Rationale: Serotonin 1A receptor (5-HT1AR) agonists reduce L-DOPA-induced dyskinesia and enhance motor function in experimental and clinical investigations of Parkinson's disease (PD). While the mechanism(s) by which these effects occur are unclear, recent research suggests that modulation of glutamate neurotransmission contributes.

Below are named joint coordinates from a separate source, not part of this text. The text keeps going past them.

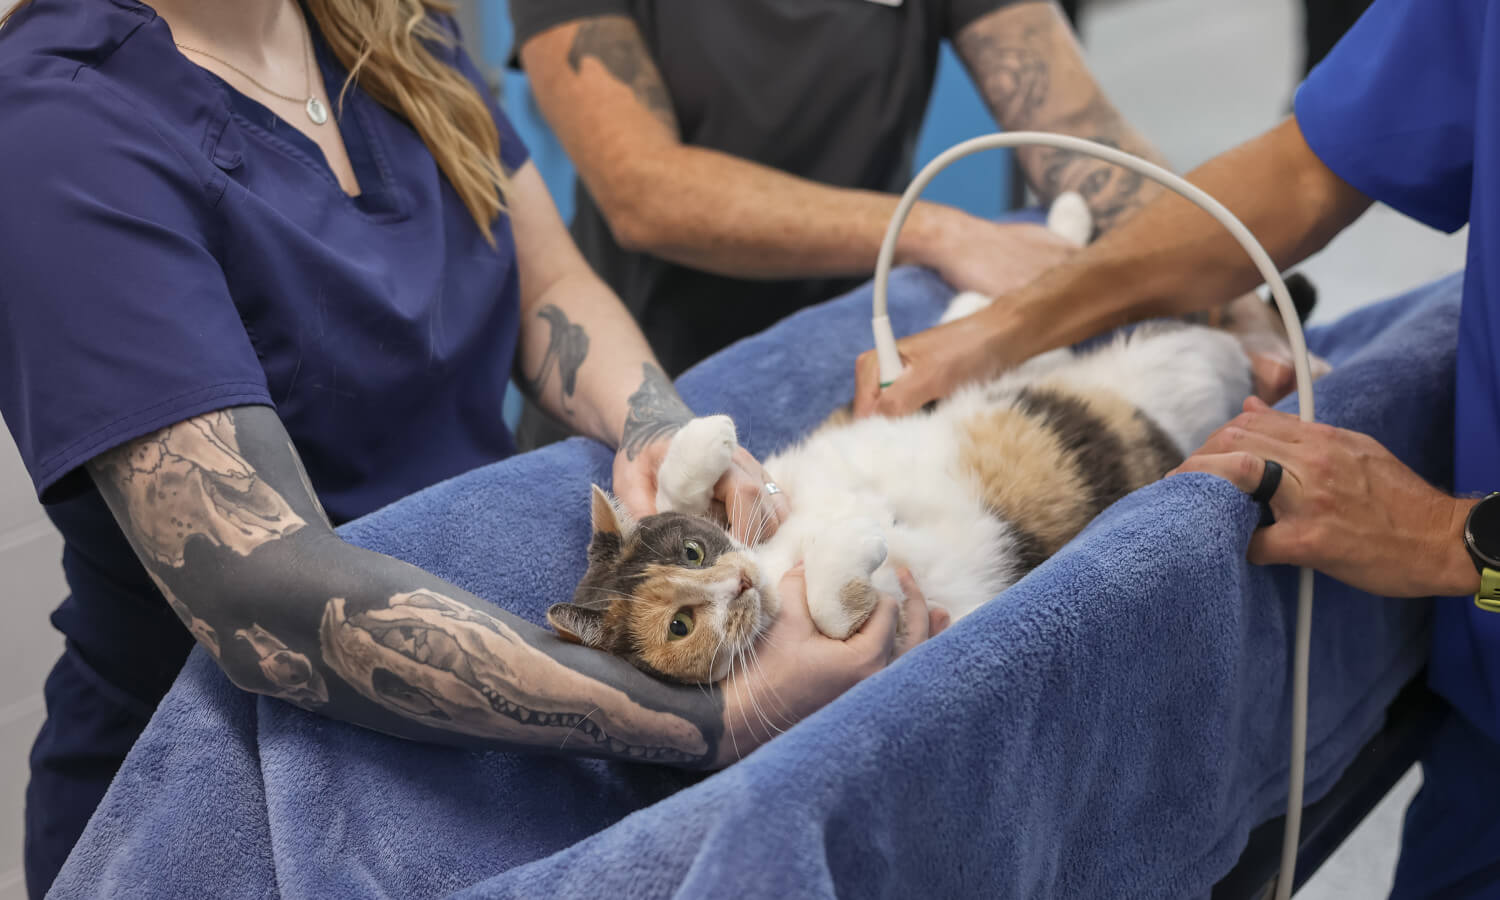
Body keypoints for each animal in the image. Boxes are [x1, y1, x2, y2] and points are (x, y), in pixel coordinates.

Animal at [546, 288, 1296, 681]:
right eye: (680, 624)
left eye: (693, 553)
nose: (737, 583)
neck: (772, 561)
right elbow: (831, 605)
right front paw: (851, 540)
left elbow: (679, 485)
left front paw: (709, 436)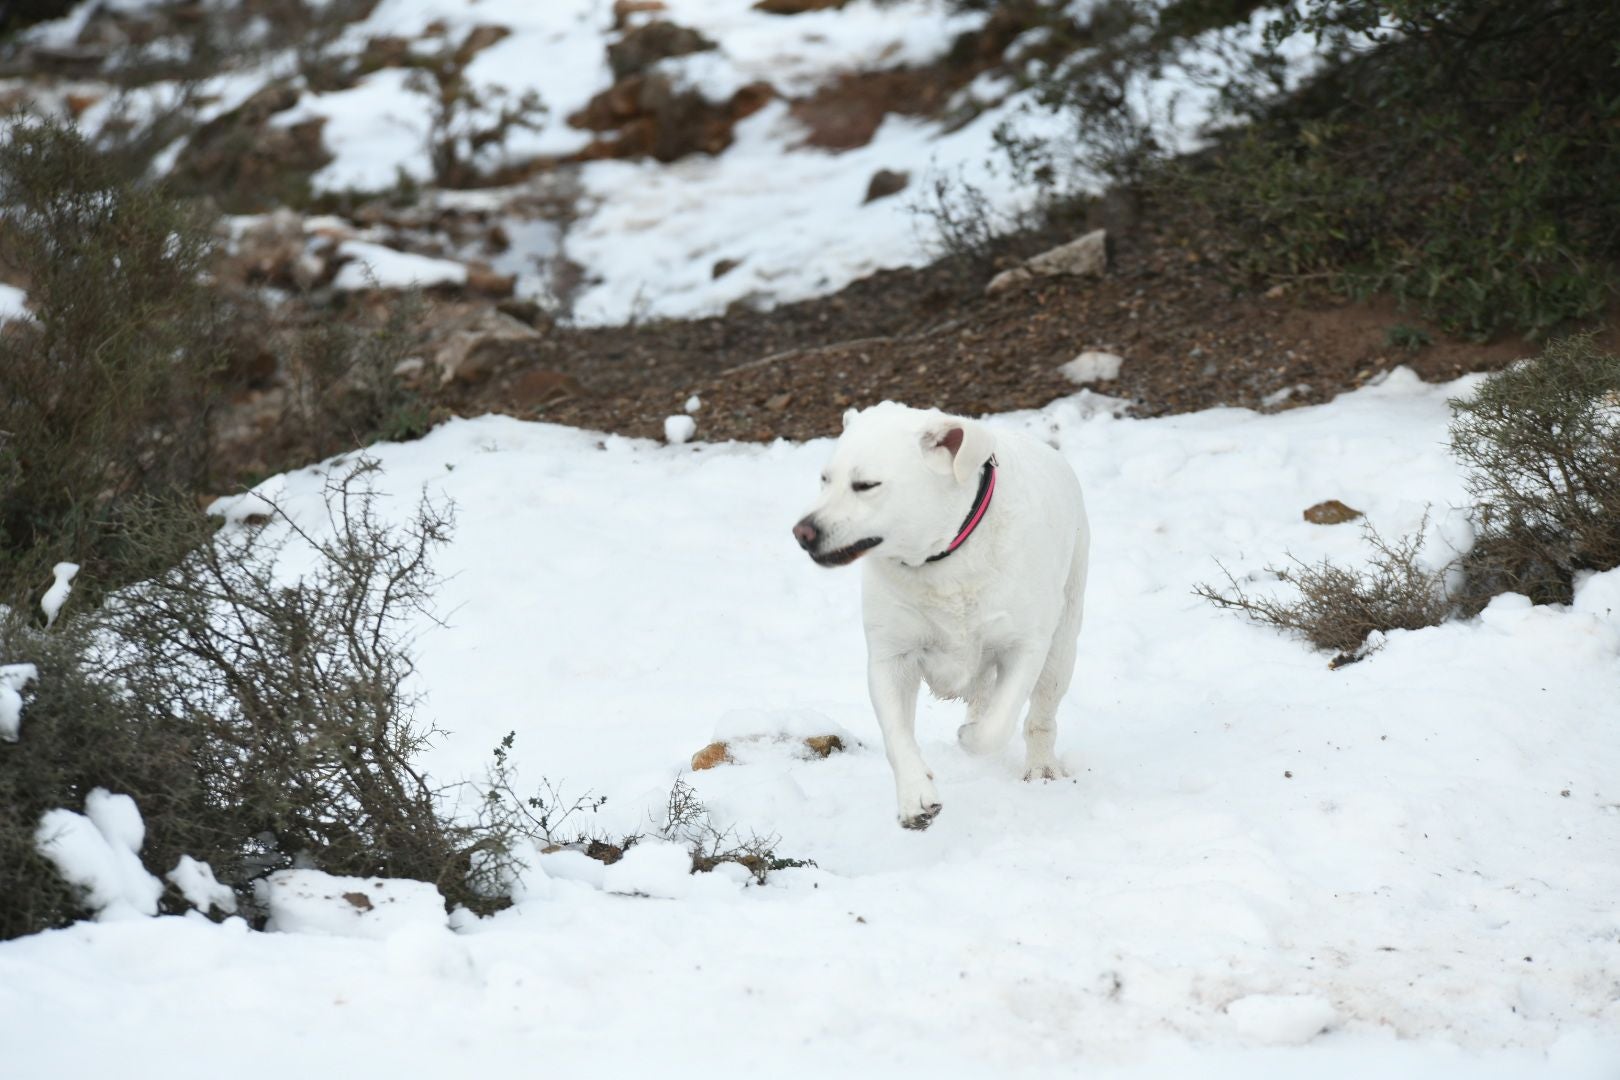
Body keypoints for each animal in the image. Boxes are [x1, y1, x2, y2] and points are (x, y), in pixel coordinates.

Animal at [793, 401, 1088, 835]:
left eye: (865, 485)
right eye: (825, 480)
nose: (802, 532)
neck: (942, 558)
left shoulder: (1026, 646)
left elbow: (996, 727)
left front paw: (970, 737)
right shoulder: (891, 656)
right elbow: (897, 736)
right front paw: (916, 798)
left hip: (1063, 640)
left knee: (1040, 714)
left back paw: (1041, 767)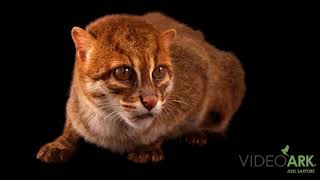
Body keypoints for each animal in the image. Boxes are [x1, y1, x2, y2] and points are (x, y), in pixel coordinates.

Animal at [37, 12, 245, 164]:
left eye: (159, 71)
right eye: (123, 72)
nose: (151, 101)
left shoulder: (199, 77)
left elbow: (171, 126)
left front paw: (150, 145)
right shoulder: (74, 100)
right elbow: (71, 124)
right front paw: (60, 143)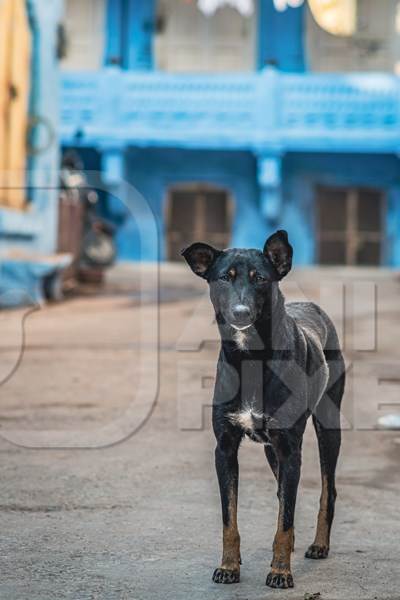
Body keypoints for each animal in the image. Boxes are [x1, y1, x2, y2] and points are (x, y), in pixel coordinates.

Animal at [183, 231, 346, 592]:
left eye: (260, 278)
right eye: (224, 278)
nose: (241, 312)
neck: (250, 357)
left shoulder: (290, 448)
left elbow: (284, 519)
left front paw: (281, 572)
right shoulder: (226, 448)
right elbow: (230, 519)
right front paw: (229, 566)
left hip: (328, 426)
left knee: (327, 490)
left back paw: (319, 544)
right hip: (274, 452)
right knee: (283, 492)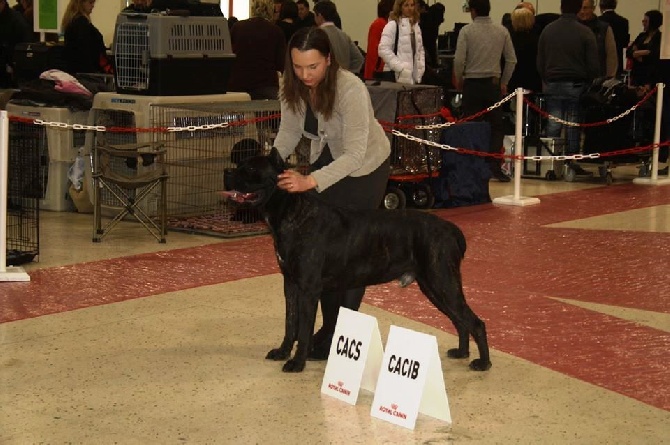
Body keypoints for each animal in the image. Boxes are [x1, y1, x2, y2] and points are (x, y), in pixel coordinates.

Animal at [223, 148, 490, 372]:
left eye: (250, 169)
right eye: (241, 164)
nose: (227, 173)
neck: (290, 210)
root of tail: (450, 229)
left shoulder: (308, 289)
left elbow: (304, 329)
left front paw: (297, 363)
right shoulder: (290, 285)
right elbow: (291, 324)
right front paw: (282, 352)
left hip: (442, 282)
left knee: (475, 322)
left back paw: (482, 363)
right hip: (434, 287)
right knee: (460, 320)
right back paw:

Objective: To further delineate the relationship between 5-HT1A receptors and glutamate, the current study examined the effects of the 5-HT1AR agonist, +/-8-OH-DPAT and the N-methyl-D-aspartic acid receptor (NMDAR) antagonist, MK-801, on L-DOPA-induced motor behavior.
Materials and methods: Unilateral 6-hydroxydopamine lesioned male Sprague-Dawley rats were rendered dyskinetic with 1 week of daily L-DOPA (12 mg/kg, i.p.) + benserazide (15 mg/kg, i.p.). On test days, one group of rats received pretreatments of: +/-8-OH-DPAT (0, 0.03, 0.1, 0.3 mg/kg, i.p.) or MK-801 (0, 0.03, 0.1, 0.3 mg/kg, i.p.). A second group was administered combined +/-8-OH-DPAT (0, 0.03 or 0.1 mg/kg, i.p.) + MK-801 (0, 0.1 mg/kg, i.p.). Pretreatments were followed by L-DOPA administration, after which, abnormal involuntary movements (AIMs) and rotations were monitored. To investigate effects on motor performance, subthreshold doses of +/-8-OH-DPAT (0.03 mg/kg, i.p.) + MK-801 (0.1 mg/kg, i.p.) were administered to L-DOPA-naïve hemiparkinsonian rats before the forepaw adjusting steps test.
Results: Individually, both +/-8-OH-DPAT and MK-801 dose-dependently decreased L-DOPA-induced AIMs without affecting rotations. Combined subthreshold doses of +/-8-OH-DPAT+MK-801 reduced L-DOPA-induced AIMs and potently enhanced contralateral rotations without altering L-DOPA-induced motor improvements.
Conclusions: The current results indicate a functional interaction between 5-HT1AR and NMDAR that may improve pharmacological treatment of PD patients.